What this exercise asks:
(A) In the passage comparing the Ryzen 5950X and the M1, about how much power does each 5950X core draw at 4.2 GHz?
(B) Extend the passage comparing the Ryzen 5950X and the M1, starting after its final sentence.

Passage to read:
╔══

5950X's CPU cores at 5ghz consume around 20w, not +49W. And it's extremely non-linear power scaling, such that at 4.2ghz it's already down to half the power consumption at 10w/core.

The 5950X's uncore consumes a significant amount of power, but penalizing it for that seems more than a little unreasonable. The M1 is getting power wins from avoiding the need for externalized IO for GPU or DRAM, but those aren't strictly speaking advantages either. I, for one, will gladly pay 20w of power to have expandable RAM & PCI-E slots in a device the size of the Mac Mini much less anything larger. In a laptop of course that doesn't make as much sense, but in a laptop the Ryzen's uncore also isn't 20w (see the also excellent power efficiency of the 4800U and 4900HS)


That doesn't say too much. There is a single thread performance ceiling that all CPUs based on current lithography technology available just bump against and can't overcome. The Ryzen probably marks that ceiling for now, and the M1 comes impressively close against it, especially considering its wattage.

╚══

Provided information:
╔══

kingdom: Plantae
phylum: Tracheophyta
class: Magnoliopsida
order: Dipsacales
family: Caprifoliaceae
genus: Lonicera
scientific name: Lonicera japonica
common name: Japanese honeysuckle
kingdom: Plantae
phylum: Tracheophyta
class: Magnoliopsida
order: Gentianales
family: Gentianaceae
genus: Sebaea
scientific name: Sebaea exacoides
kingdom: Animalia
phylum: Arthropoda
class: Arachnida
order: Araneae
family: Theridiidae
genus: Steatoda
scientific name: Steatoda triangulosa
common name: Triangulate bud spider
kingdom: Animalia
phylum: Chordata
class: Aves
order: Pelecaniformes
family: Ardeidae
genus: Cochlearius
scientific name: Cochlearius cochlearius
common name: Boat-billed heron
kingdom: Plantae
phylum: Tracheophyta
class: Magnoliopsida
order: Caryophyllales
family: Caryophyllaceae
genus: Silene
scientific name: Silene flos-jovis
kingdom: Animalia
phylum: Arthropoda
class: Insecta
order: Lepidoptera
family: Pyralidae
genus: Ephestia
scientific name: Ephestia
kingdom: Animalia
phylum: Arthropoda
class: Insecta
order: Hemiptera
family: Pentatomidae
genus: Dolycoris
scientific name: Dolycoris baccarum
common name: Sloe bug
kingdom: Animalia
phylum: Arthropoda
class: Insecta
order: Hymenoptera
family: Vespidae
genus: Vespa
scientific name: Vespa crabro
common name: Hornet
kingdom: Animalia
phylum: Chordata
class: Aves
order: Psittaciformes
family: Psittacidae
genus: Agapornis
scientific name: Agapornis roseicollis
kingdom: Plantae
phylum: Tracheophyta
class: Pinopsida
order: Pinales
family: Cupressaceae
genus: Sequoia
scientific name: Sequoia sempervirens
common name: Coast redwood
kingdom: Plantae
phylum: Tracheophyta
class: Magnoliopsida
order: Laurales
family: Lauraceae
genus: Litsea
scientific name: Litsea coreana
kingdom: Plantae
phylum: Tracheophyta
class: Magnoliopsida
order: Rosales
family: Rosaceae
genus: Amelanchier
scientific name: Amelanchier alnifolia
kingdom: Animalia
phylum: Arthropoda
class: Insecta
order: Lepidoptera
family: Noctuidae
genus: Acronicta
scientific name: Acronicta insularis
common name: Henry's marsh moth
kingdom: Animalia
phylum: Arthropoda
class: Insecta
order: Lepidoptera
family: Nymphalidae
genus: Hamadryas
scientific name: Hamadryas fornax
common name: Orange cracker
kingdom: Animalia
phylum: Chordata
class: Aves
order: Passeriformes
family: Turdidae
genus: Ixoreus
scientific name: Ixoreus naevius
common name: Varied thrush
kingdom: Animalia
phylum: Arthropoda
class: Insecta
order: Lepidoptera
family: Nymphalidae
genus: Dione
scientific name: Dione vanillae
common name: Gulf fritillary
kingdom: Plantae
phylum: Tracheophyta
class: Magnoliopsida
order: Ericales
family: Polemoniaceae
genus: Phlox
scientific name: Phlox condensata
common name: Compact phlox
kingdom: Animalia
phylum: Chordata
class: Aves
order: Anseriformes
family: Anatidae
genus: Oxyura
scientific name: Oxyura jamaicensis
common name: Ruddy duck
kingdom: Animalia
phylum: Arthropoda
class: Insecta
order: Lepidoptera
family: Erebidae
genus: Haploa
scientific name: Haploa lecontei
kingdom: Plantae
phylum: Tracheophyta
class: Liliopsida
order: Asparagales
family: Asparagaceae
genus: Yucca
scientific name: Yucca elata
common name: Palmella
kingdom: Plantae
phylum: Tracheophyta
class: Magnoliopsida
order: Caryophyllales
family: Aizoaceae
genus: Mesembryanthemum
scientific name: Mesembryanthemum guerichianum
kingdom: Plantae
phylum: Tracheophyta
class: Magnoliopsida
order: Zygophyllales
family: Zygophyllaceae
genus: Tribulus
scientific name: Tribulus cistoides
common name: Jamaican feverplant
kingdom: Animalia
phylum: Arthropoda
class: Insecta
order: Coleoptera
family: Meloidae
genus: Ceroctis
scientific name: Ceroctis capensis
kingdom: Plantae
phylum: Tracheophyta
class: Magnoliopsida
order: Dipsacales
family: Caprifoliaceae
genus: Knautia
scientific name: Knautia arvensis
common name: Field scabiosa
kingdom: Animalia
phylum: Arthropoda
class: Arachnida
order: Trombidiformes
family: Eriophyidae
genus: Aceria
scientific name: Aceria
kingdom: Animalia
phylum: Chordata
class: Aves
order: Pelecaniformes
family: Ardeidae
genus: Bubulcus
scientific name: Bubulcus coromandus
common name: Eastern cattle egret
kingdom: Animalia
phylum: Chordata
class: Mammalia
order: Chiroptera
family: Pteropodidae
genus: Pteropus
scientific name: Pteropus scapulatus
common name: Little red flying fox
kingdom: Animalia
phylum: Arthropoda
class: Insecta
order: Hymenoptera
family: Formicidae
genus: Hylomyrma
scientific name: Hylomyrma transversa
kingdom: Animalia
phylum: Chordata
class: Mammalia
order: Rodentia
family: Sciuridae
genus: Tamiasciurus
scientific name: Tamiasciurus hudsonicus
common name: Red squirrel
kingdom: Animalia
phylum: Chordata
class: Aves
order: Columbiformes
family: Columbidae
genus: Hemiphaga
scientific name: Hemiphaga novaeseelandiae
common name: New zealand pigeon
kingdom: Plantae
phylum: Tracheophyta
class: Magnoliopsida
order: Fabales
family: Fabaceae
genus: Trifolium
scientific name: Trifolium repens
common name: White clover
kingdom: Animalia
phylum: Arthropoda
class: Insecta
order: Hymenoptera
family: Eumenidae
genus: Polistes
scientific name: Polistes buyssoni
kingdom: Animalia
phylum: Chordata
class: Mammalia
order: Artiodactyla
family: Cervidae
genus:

╚══

Answers given:
(A) About 10 W per core, which is half of its consumption at 5 GHz.

(B)
But you cannot extrapolate these numbers (to multi-core performance or to more cores or to a possible M2 with a larger TDP envelope), nor can you even directly compare them. The Ryzen 9 5950x makes an entirely different trade-off with regard to number of cores per CPU, supported memory, etc., which allows for more cores, more memory, more everything...and that comes at a cost in terms of die space as well as power consumption. If AMD had designed this CPU to be much more constrained in those dimensions and thus much more similar to what the M1 offers, they would surely have been able to considerably drive down power consumption - in fact, their smaller units 4800U and 4900HS which were also benchmarked and which offer really good multithreading performance for their power envelope, even better than the M1, clearly demonstrate this fact.

What I read out of these benchmark numbers is: the ISA does matter far less than most people seem to assume. ARM is no magic sauce in terms of performance at all - instead, it's "magic legal sauce", because it allows anyone (here: Apple; over there: Amazon) to construct their own high-end CPUs with industry-leading performance, which the x86 instruction set cannot do due to its licensing constraints.

Both ISAs, x86_64 and ARM, apparently allow well-funded companies with the necessary top talent to build CPUs that max out whatever performance you can get out of the currently available lithography processes and out of the current state of the art in CPU design.


> What I read out of these benchmark numbers is: the ISA does matter far less than most people seem to assume.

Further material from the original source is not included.